:: Instructions to follow ::
Reproduce word for word the part of the gestation crate text below from "Gestation crate issue" to "annually in Iowa.".

═════ Excerpted text ═════

Gestation crate issue an on-going discussion among consumers and producers
Incoming IPPA president Greg Lear, who produces pork and runs a feed business at Spencer in northwest Iowa, spoke about some of the challenges the hog industry faces in 2013. The major issue pork producers face is gestation crates which are used by many hog producers. The crates house the sows that give birth to more than 35 million hogs annually in Iowa.
Producers say the individual crates are necessary to keep sows from fighting and biting each other, which is what occurs when sows are kept in pens. Animal rights advocates say the crates are cruel because sows can't turn around in them. Animal rights people have persuaded several grocery store chains and restaurant chains to announce plans to quit buying pork that is produced on farms where gestation crates are used. Several major corporate pork producers, such as Smithfield Farms, are already beginning to phase out the use of crates for gestating sows.
Public needs to know how the food they eat is raised, how hogs are produced
"We must teach the public how their food is raised," says Lear. "Fifty years ago every farmer in Iowa raised hogs and most people in the state were only a generation removed from the farm. Today, we're three generations removed from the farm. People need to understand that livestock production is designed to get the best product for the most affordable price. We need to get the public involved in the discussion, one person at a time."

═════ Material ═════

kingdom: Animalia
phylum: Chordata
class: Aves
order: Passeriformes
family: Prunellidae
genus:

═════

:: Correct response ::
Gestation crate issue an on-going discussion among consumers and producers
Incoming IPPA president Greg Lear, who produces pork and runs a feed business at Spencer in northwest Iowa, spoke about some of the challenges the hog industry faces in 2013. The major issue pork producers face is gestation crates which are used by many hog producers. The crates house the sows that give birth to more than 35 million hogs annually in Iowa.